I'm genuinely curious as to why people think going to college causes a person
to earn more money. Is it about the actual knowledge and skills you can
acquire? Or is it more that, given how many well-paying jobs require a college
degree, not having gone to college reduces your options for getting into a
more lucrative career?

The idea that college itself makes you richer, as opposed to historically
having been correlated with wealth, is hard to fathom.

I can see the argument for universal college education in terms of career
mobility. But even then it seems like a somewhat problematic goal. College
tends to be expensive, and as things are now, asking everyone to go to college
is effectively a large tax on life. You're not paying for something rare and
precious, you're paying just to get in the game.

People are always going to look for proxies for filtering people by ambition,
talent, and world view.
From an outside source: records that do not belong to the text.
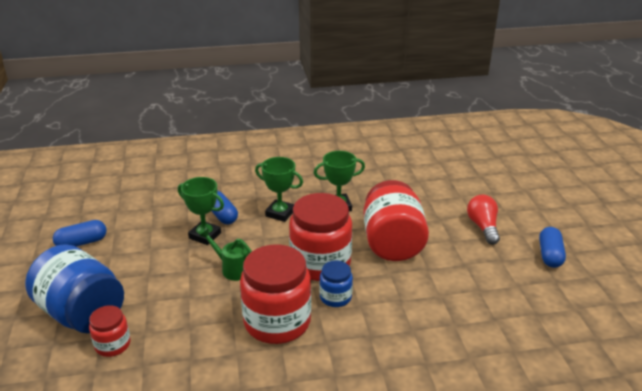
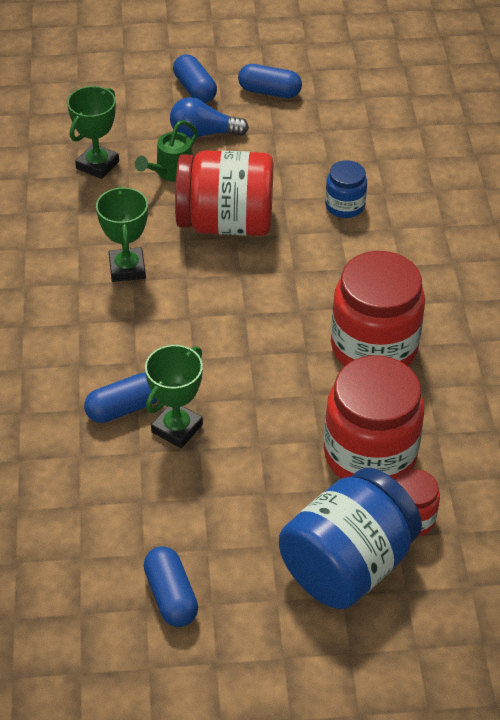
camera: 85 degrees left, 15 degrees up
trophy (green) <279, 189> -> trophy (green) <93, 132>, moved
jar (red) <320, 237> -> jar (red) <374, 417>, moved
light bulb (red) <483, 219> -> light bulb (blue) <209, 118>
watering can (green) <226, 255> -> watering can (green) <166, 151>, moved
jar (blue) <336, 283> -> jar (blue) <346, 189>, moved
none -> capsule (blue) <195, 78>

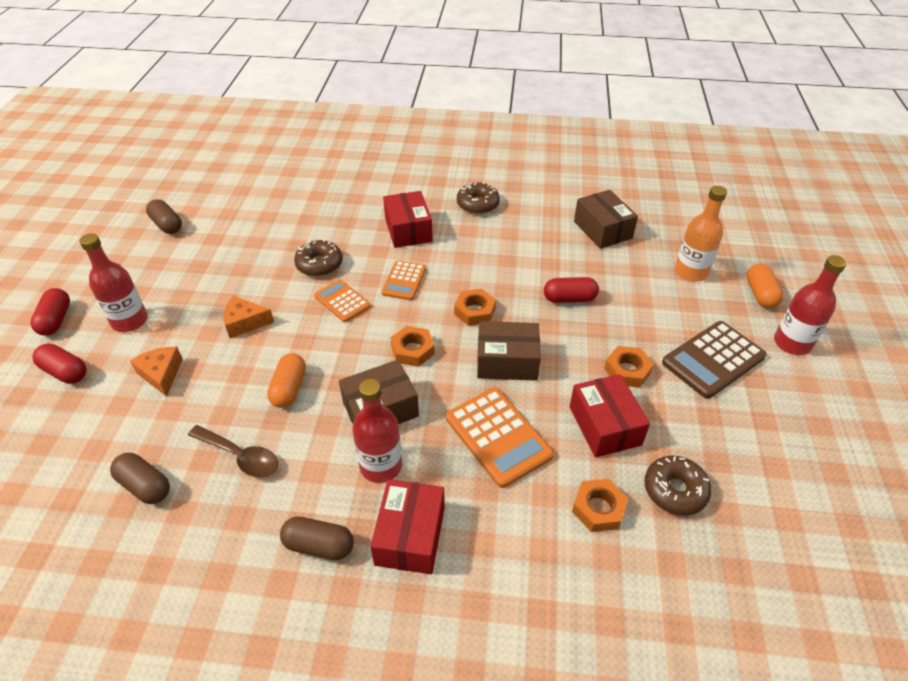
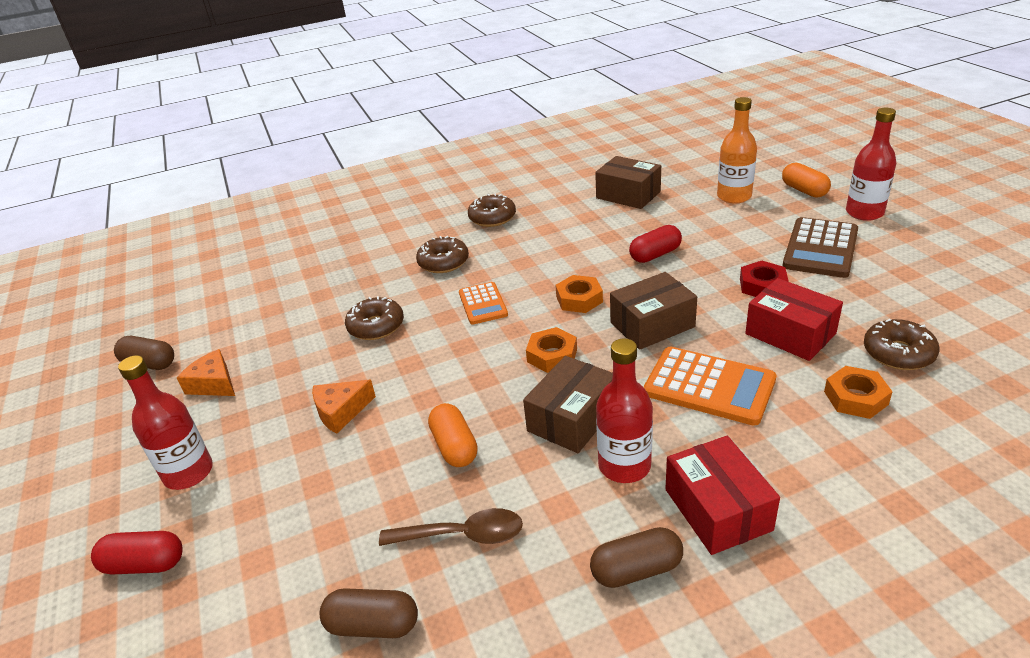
camera: 25 degrees left, 10 degrees down
box (red) <408, 219> -> donut (brown) <442, 254>
calculator (orange) <342, 300> -> none
capsule (red) <50, 312> -> none
nut (orange) <629, 367> -> nut (red) <764, 279>
cheese (orange) <156, 372> -> cheese (orange) <206, 372>, moved

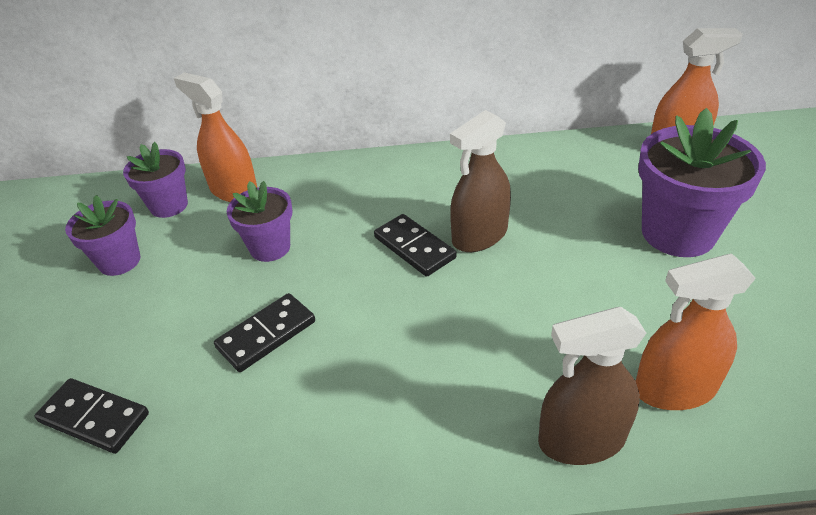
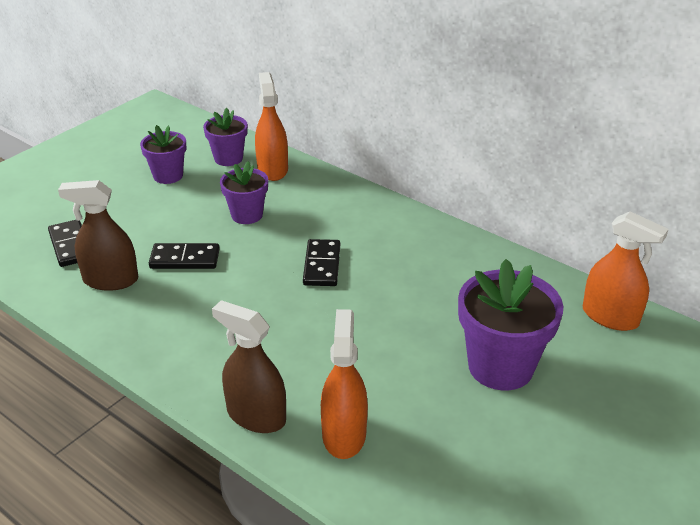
camera: 40 degrees right, 5 degrees down
spray bottle (brown) <480, 181> -> spray bottle (brown) <98, 235>, moved
spray bottle (orange) <696, 332> -> spray bottle (orange) <344, 384>, 60 degrees clockwise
Encouraging these filters to be things that are more
easily changeable seems good for social mobility - it's a lot easier for
someone to, say, learn how to play golf than get a four year college degree.

Still, it seems like the ideal would be for almost no one to go to college, so
it's not a big deal if you didn't. And going to college is something nice, but
far from essential for the job. Make K-12 more intense, or make it go to 14th
grade, if we're worried about quantity of learning material.

A lot of presumably smart people advocate for universal college education as a
means to reduce poverty. To me that doesn't really make sense. I really am
open to changing my mind on it though. I'd love to learn more about the
argument in favor of it.